··· GIVEN PASSAGE

1001 Books You Must Read Before You Die count: 128


12 Comments

Your epic fantasy list smells of elderberries

I like lists of books, even if it’s a list of books I’m not much interested in. And while I’ve read a number of epic fantasies – at one point I probably read them nearly as much as I read science fiction – I no longer have much time for the subgenre. A few years ago for one of my annual reading challenges, I tried to read a dozen I’d not tried before. I gave up six months in.

So when Jared Shurin, Liz Bourke, Tansy Rayner Roberts and Justin Landon all posted “50 essential epic fantasies” earlier this week, much as Jared, James Smythe and I did for science fiction a few months ago… I thought: ooh, book list. And then I read the lists and thought, oh…

I’ve actually read very little twenty-first century epic fantasy, and I believe I tried a grimdark fantasy novel once and didn’t think it very good. On the other hand, I’ve never been so desperate for reading material that I’ve had to read a Dragonlance book or anything by RA Salvatore. In other words, I don’t know much about epic fantasy; and when you look at the interminable chronicles that have been published in the past decade or so, then I know even less. But I do know a little bit. And I do have a few favourite epic fantasy novels (of varying degrees of epicity), few of which I saw mentioned on any of the lists presented by Jared Shurin, Liz Bourke, Tansy Rayner Roberts or Justin Landon. So here’s a small and humble list of my own. Which is in no way presented in opposition to their lists, or as a shot across anyone’s bows or anything. Consider it a small pendant list. Or something.

I couldn’t think of fifty titles, so here are the few titles I could think of. They’re not in the remotest bit essential, they’re merely fantasy novels that I think are really good. Some of them are a bit obscure. They will not give you a good idea of what the epic fantasy field is currently like, nor will they educate in the history of epic fantasy.

I have split the list into sections, depending on the books’ degree of epical fantasyness. This is a cheat, plain and simple, because it allows me to sneak in some books that are fantasy but not epic, and even a couple that are not even – kof kof – fantasy. In all other respects, I stuck to the rules – ie, one book or series per author, must have read it, etc.

The most epic
1 Lens of the World, King of the Dead, The Belly of the Wolf, RA MacAvoy (1990 – 1993)
Though only slim, the books of this trilogy probably cover more ground than many fat commercial fantasy series (GRMM and Robert Jordan, I’m looking at you). A dwarf of mysterious parentage is taught by a mysterious mentor, rises to power, loses his position, flees, travels around for a bit, and ends up ushering in a new age of science.
2 Isles of the Forsaken, Ison of the Isles, Carolyn Ives Gilman (2011 – 2012)

······
··· DATA UNDER STUDY

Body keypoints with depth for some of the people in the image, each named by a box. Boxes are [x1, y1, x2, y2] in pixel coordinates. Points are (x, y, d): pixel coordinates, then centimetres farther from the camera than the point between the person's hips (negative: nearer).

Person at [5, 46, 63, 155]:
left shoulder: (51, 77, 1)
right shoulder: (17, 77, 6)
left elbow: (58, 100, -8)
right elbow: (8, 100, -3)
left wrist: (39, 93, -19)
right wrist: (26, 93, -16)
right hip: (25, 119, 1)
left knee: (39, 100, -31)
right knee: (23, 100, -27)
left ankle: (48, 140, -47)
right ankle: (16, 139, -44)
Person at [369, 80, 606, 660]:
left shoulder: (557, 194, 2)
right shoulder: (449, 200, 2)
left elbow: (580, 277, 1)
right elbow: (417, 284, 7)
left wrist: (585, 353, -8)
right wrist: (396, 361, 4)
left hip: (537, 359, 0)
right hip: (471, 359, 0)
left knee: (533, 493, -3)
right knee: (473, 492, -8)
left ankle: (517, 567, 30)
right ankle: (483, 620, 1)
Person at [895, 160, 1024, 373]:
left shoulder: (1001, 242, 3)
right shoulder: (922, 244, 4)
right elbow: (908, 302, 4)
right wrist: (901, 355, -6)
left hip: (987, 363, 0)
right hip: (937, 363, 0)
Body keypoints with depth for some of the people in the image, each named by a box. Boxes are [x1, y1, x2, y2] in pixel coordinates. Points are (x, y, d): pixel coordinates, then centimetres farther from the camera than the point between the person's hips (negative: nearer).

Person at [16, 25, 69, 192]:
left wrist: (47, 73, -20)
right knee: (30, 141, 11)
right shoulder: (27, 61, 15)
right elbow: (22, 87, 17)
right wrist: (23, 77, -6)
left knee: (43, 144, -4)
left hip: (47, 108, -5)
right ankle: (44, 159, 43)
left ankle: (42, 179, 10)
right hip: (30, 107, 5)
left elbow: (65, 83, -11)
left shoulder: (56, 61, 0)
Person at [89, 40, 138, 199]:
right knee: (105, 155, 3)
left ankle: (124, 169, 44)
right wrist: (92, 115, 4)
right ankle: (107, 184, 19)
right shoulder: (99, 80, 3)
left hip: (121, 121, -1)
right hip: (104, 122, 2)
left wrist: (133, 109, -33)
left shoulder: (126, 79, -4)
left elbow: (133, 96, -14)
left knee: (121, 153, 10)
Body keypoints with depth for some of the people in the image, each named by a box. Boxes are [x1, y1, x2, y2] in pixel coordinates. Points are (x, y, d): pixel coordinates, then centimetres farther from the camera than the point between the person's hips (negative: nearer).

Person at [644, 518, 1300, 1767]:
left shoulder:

······
··· DATA UNDER STUDY

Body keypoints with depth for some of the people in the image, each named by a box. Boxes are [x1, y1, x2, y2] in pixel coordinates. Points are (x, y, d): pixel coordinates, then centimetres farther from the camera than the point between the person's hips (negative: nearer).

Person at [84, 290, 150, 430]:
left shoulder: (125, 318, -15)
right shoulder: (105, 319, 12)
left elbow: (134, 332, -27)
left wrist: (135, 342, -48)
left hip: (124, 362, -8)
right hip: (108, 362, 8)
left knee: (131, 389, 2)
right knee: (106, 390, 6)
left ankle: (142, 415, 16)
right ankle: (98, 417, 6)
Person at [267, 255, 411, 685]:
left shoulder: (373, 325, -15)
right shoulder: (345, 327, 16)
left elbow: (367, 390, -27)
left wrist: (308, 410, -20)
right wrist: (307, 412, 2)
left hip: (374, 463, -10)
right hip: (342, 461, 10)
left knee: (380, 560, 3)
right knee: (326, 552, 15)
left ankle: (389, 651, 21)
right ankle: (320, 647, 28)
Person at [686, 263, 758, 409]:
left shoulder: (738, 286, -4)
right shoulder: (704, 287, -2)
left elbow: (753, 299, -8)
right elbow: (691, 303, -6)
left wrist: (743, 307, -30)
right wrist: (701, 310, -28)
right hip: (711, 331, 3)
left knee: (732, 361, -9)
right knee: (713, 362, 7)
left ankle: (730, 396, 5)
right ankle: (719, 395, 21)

······
··· DATA UNDER STUDY

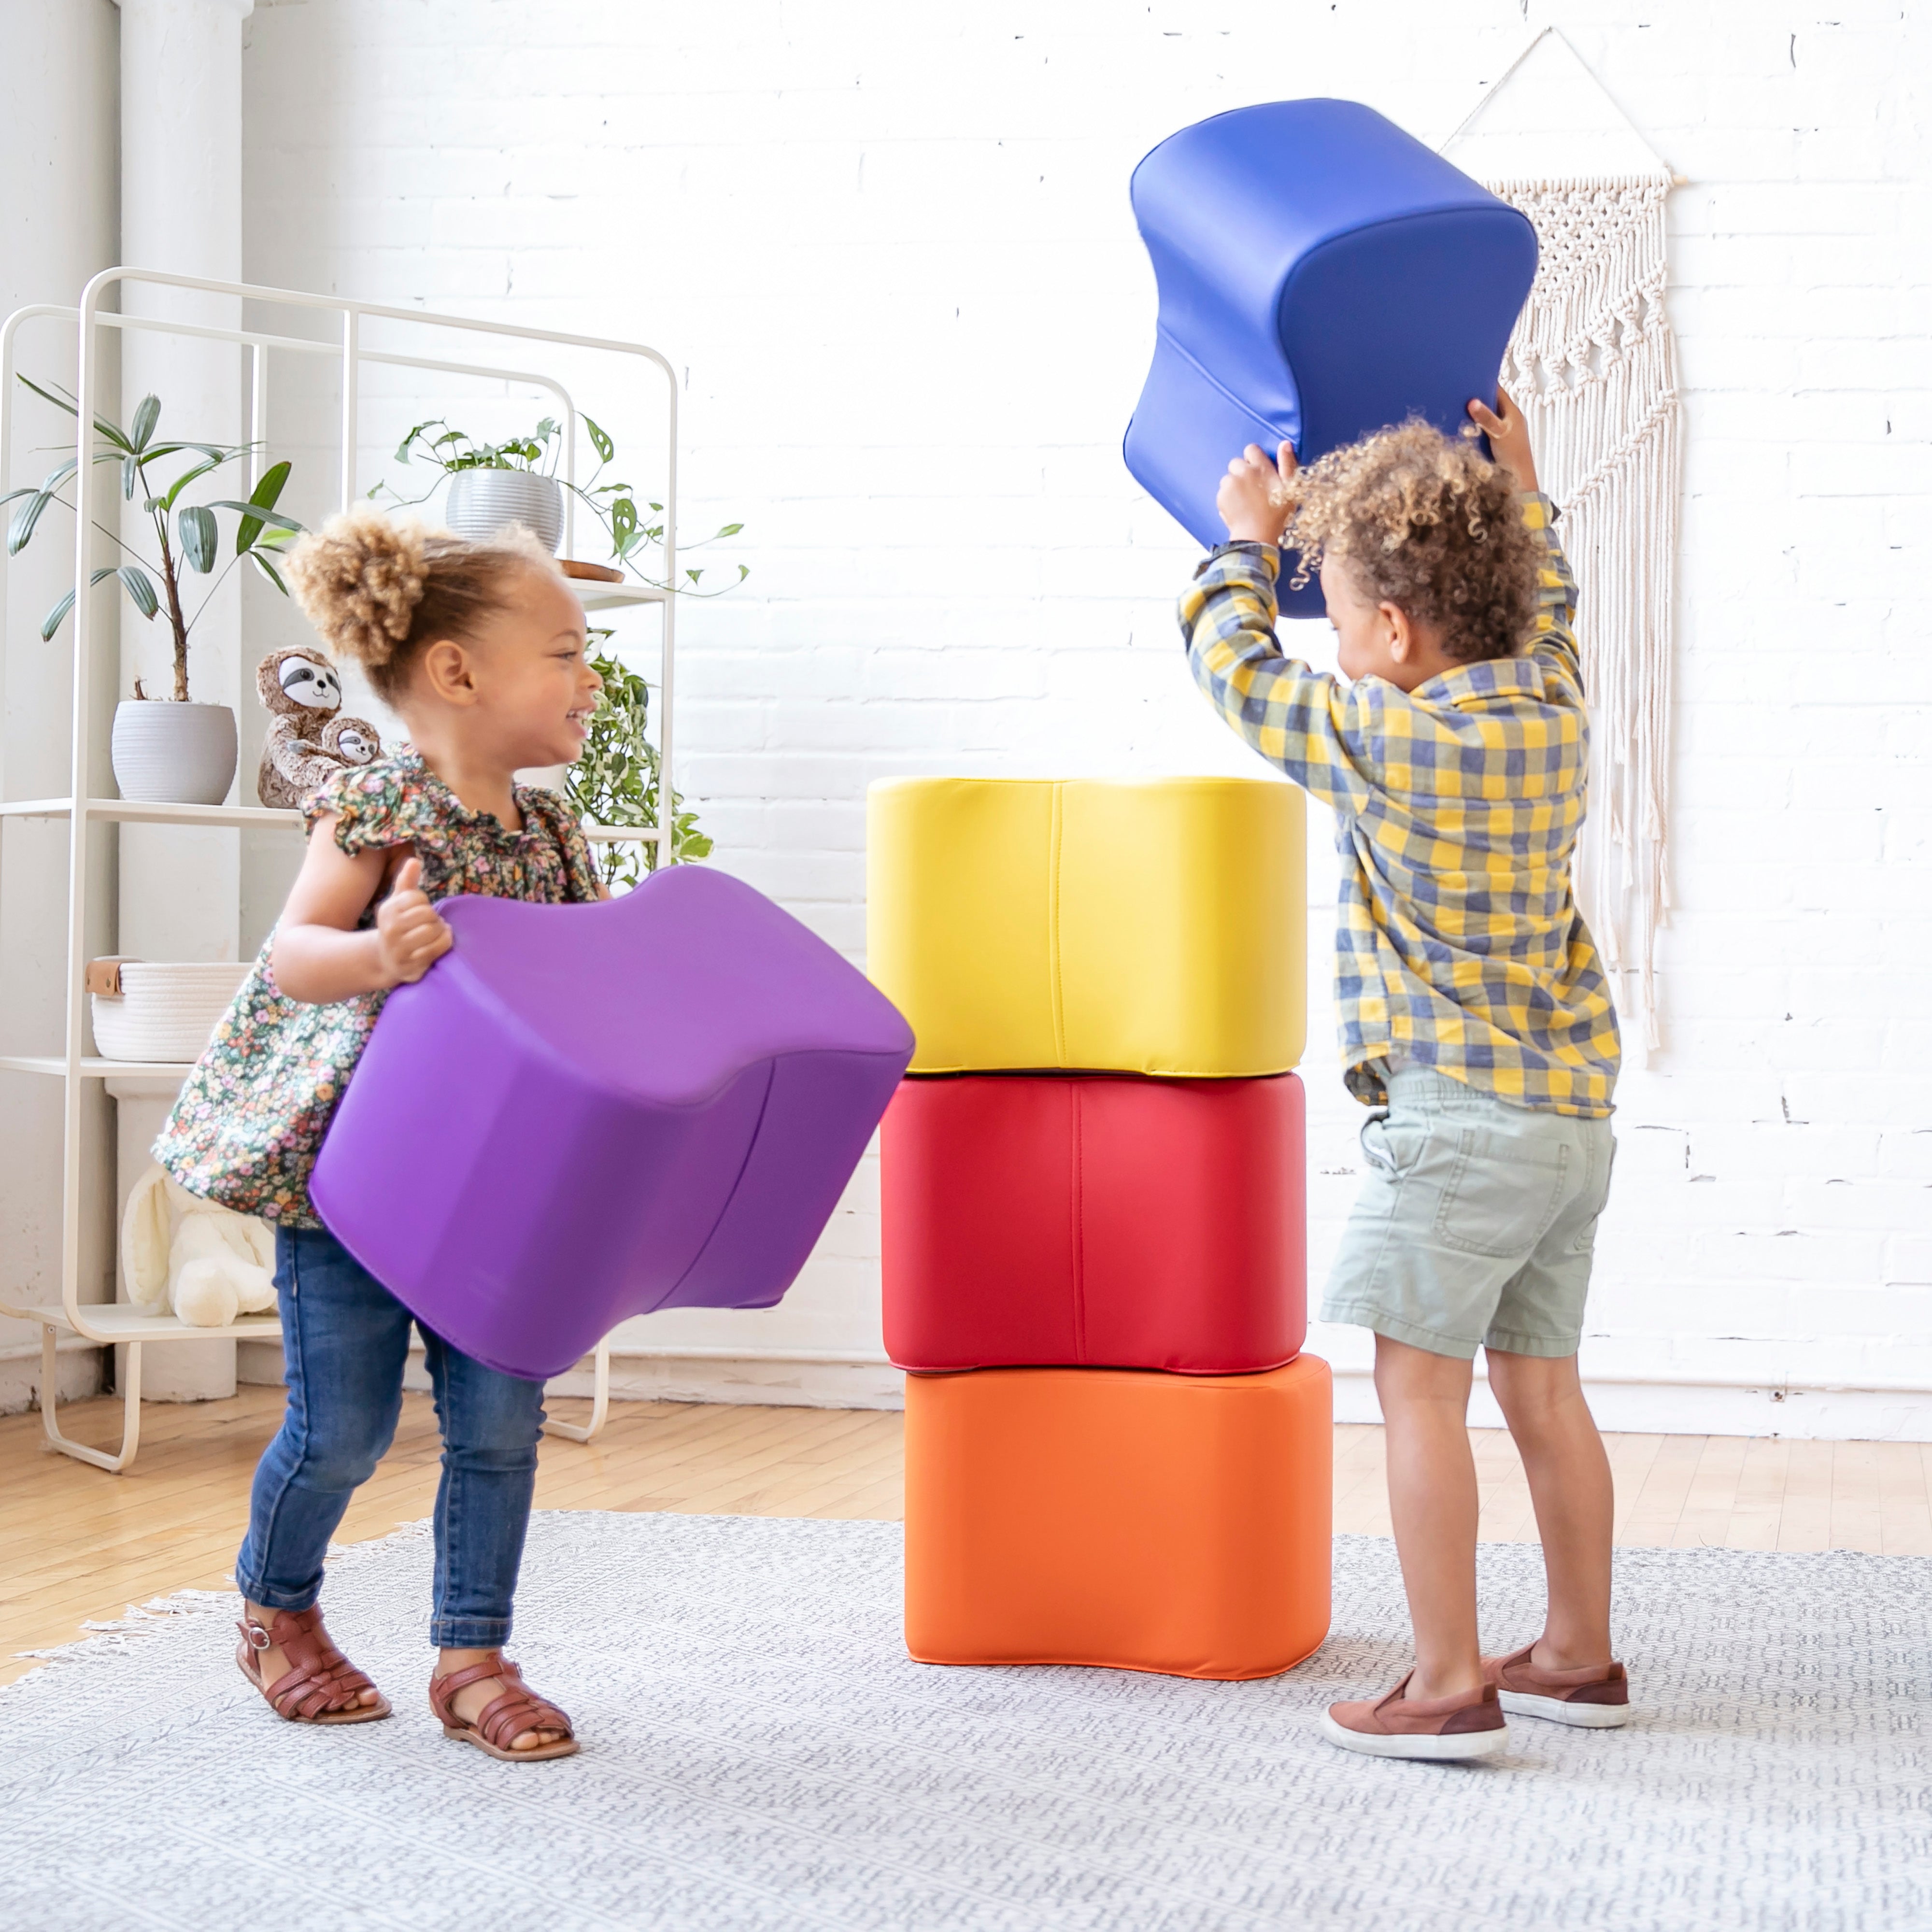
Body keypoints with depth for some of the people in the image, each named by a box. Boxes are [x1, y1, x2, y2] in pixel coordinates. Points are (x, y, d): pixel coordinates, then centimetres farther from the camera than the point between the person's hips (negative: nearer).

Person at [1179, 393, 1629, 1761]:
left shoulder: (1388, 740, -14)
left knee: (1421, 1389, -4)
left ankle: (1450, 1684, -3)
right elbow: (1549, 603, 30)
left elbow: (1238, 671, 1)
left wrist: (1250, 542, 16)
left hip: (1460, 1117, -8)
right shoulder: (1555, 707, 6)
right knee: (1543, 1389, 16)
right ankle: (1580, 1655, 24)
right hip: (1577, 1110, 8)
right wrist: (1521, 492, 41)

······

- [EXERCISE SET]
1. Revise the epic fantasy post between "Though only slim, the" and "(2011 – 2012)", inclusive, changing "dwarf" to "boy".
2. In the epic fantasy post, how long into the reading challenge of a dozen untried epic fantasies did the writer give up?

- [TASK RESPONSES]
1.
Though only slim, the books of this trilogy probably cover more ground than many fat commercial fantasy series (GRMM and Robert Jordan, I’m looking at you). A boy of mysterious parentage is taught by a mysterious mentor, rises to power, loses his position, flees, travels around for a bit, and ends up ushering in a new age of science.
2 Isles of the Forsaken, Ison of the Isles, Carolyn Ives Gilman (2011 – 2012)

2. Six months in.